Lori Reilly, the vice president for policy and research at PhRMA, a pro-industry lobbying group, said the single biggest threat comes from debate over an odd-sounding acronym, PDUFA (pronounced like "Paducah"), or the "Prescription Drug User Fee Act." PDUFA, up for renewal in September, mandates fees to be paid by pharmaceutical companies to support the FDA review of new drugs. That allows the FDA to hire more staffers, thus shortening the review process.
until now, the PDUFA legislation has not included any provisions regarding pharmaceutical advertising, but members of the Senate have appended various rules and restrictions on advertising to this year's bill.
The final form of the bill is still up in the air, according to Reilly, as a joint House-Senate conference committee wrangles over its actual wording.
In the worst-case scenario, the new bill could include a two- to-three-year ban on DTC advertising. Less drastic, but still costly, would be civil fines of $150,000-$300,000 to be levied every time a "misleading" drug ad is aired or printed. Congress is also considering mandating "black triangle" warnings in DTC advertising, reminiscent of the warnings in cigarette ads. Conveying the anxiety felt by big pharmaceutical manufacturers, Reilly emphasized, "we have no idea where this is going to end up."
And it gets worse. According to Reilly, disagreement between the House and Senate over these extra provisions means there's a chance that PDUFA won't be renewed by the Sept. 30 deadline, in which case the whole pharmaceutical industry--not just its marketing arm--will be disrupted. If PDUFA doesn't pass, the FDA's funds for drug review will dry up, and new drug approvals will slow. It will also limit the FDA's capacity to review and approve drug advertising.
It's no surprise, in this context, that advertisers and publishers are scrambling to defend DTC ads. At the same conference, Cary Silvers, Rodale's director of consumer and advertising trends, presented a variety of data from Rodale's 10-year longitudinal studies debunking some of the most prevalent criticisms about DTC ads. Rather than encouraging consumers to put pressure on their doctors, Silvers argued, DTC ads are seen for what they are--marketing messages that may or may not provide useful information.

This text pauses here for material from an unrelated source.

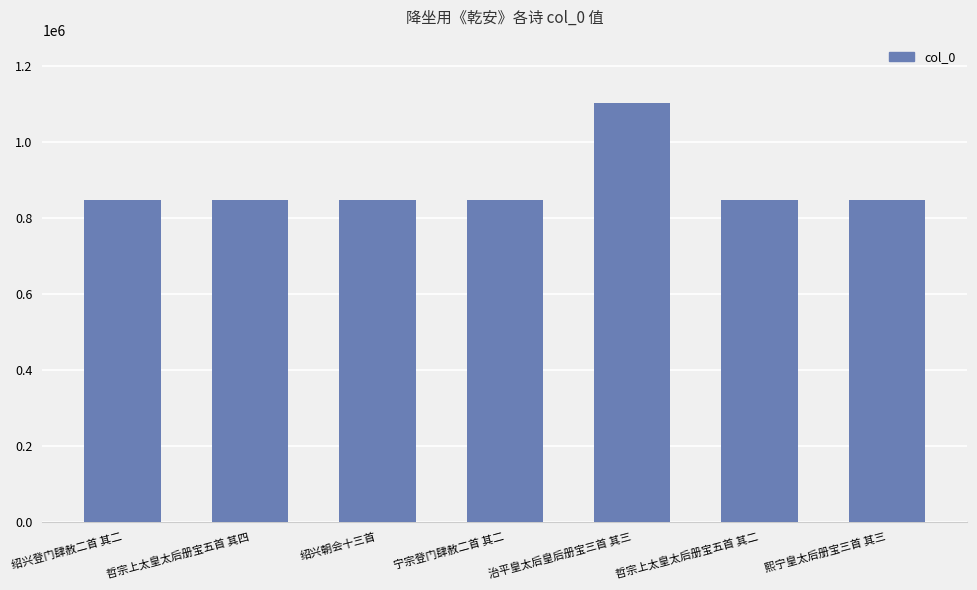

What is the value of the 1st bar from the left?

847695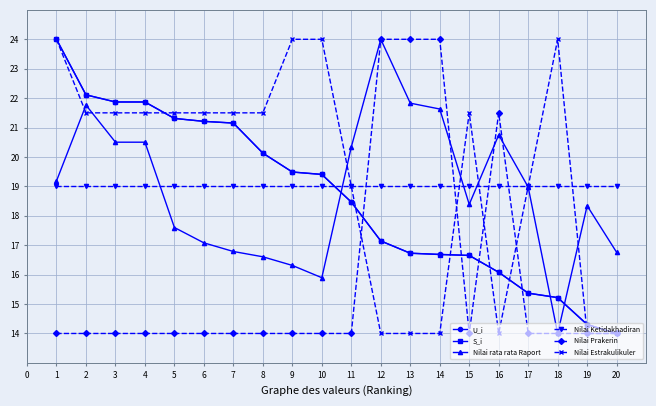

What is the smallest value displayed?

14.0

Rodale's study suggests DTC ads spur consumers to do more research on the subject, with 47% of respondents saying they encouraged them to "seek more information" about the drug, and 27% saying it prompted them to have a conversation with their doctor. Within this last figure, 73% said they simply discussed the medication with their doctor, while 25% actually asked their doctor for it--or just 8% of the total group who saw DTC ads. Of this group, in turn, 76% actually got the medication they requested--or about 6% of the total.

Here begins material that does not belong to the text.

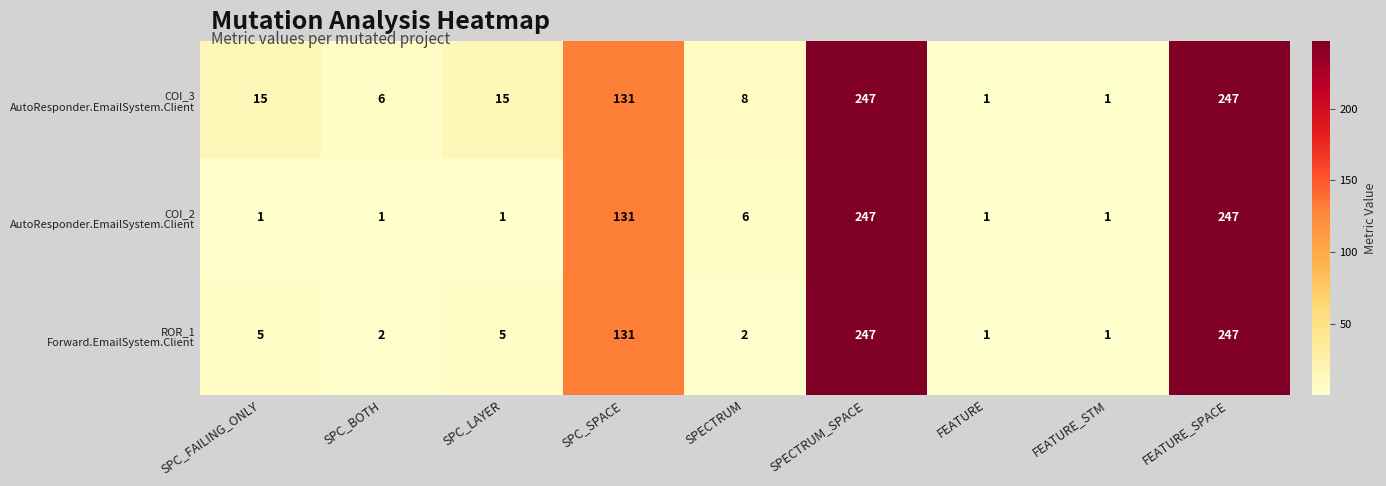

At how many categories does at least one series exceed 90?

3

Furthermore, consumers operate in an increasingly information-rich consumer environment, where the Internet provides a broad array of drug-research capabilities. Indeed, the Rodale study found that more than half of people who asked their doctor about a medicine after seeing a DTC ad continued to seek more information about the drug and related medical conditions afterward; Internet research proved the most popular follow-up.
Curiously, 29% of consumers who begin taking a drug after seeing a DTC ad continue to look at DTC ads about it later, apparently for further fact-gathering. Meanwhile, 41% ask their pharmacists about the medicine, 33% talk with a friend or family member who's taken the drug, and 25% re-contact their doctor about it.